During his long career Rainey had small roles in movies, including The Sand Pebbles with Steve McQueen and Two Rode Together with James Stewart and had dozens of appearances on TV shows, including Bonanza,Perry Mason and The Fugitive.

He continued working in his 90s, including an occasional role as Mickey on TV's The King of Queens.

Born Aug. 8, 1908, in Mountain Home, Idaho, Rainey was a shy youngster who found an outlet when he was coaxed onto the stage by a high school drama teacher. He went on to attend the Cornish Drama School in Seattle, worked in regional theater companies and in local radio.

Before he was able to make a full-time living as an actor he held a variety of other jobs, including logger, lineman, fruit picker, fisherman and clam digger.

In 1939 he made his Broadway debut in Dostoevski's Possessed.

He served off Oregon with the Coast Guard in World War II and after the war made his movie debut with an uncredited role in the 1949 James Cagney picture White Heat.

Rainey also repeatedly played presidents, ranging from Abraham Lincoln in the 1976 miniseries Captains and the Kings to President McNeil in TV's Voyage to the Bottom of the Sea.

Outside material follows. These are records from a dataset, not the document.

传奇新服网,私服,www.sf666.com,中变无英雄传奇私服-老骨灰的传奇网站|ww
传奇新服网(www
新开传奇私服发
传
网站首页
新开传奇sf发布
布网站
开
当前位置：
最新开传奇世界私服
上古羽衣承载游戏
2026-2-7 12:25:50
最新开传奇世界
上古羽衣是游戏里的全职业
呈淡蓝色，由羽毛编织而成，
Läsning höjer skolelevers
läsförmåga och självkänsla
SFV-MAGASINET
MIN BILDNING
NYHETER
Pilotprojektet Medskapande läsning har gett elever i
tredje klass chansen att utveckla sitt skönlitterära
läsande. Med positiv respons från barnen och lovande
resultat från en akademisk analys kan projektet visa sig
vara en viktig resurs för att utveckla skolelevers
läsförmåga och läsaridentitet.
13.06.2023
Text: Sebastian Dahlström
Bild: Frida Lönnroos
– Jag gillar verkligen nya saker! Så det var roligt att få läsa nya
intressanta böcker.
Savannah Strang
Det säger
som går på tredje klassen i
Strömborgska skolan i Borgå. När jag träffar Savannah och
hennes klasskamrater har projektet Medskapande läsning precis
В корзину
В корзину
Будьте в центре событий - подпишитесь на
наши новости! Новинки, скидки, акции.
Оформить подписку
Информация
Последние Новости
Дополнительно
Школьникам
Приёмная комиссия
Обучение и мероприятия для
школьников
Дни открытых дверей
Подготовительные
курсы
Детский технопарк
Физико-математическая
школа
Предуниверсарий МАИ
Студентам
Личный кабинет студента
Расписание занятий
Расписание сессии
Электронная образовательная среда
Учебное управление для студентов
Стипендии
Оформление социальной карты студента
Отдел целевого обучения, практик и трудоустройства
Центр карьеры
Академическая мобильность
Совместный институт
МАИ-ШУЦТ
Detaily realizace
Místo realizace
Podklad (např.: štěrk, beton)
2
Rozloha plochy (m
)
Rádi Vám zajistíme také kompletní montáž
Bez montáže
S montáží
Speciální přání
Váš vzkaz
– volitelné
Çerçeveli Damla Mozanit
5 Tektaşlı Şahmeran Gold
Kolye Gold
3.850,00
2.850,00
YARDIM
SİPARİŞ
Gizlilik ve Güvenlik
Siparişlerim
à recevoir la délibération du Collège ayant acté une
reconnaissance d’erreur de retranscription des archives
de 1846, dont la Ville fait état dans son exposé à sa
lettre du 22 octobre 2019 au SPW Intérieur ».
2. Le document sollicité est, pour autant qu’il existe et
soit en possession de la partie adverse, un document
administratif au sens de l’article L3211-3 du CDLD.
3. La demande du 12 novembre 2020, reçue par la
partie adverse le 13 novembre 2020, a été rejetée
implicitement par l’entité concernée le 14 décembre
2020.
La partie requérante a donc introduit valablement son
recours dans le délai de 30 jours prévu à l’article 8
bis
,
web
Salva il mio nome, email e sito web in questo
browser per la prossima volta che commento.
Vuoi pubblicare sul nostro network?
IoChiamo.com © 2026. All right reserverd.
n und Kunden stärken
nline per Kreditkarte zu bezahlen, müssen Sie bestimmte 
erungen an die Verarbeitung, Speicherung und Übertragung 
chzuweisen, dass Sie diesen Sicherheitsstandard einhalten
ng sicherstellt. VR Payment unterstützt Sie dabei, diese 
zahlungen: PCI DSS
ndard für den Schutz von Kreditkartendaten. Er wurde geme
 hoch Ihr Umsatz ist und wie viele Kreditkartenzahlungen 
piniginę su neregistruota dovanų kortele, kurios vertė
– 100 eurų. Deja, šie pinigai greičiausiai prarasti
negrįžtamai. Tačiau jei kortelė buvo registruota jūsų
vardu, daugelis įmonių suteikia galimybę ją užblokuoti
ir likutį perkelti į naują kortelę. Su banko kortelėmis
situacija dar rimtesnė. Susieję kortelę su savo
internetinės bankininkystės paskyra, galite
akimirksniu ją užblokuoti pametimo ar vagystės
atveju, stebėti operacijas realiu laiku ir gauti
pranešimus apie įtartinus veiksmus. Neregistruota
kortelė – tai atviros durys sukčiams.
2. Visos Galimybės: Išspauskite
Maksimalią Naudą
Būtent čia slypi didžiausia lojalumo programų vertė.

His stage work included understudy to Fredric March in the 1950s Broadway production of Long Day's Journey Into Night and he was in a 1972 Los Angeles production of The Crucible.

His Shakespearean roles included the lead in a touring production of King Lear.

In addition to his son James, Rainey is survived by his wife, Sheila; another son, Robert; a daughter, Kathleen, and five grandchildren.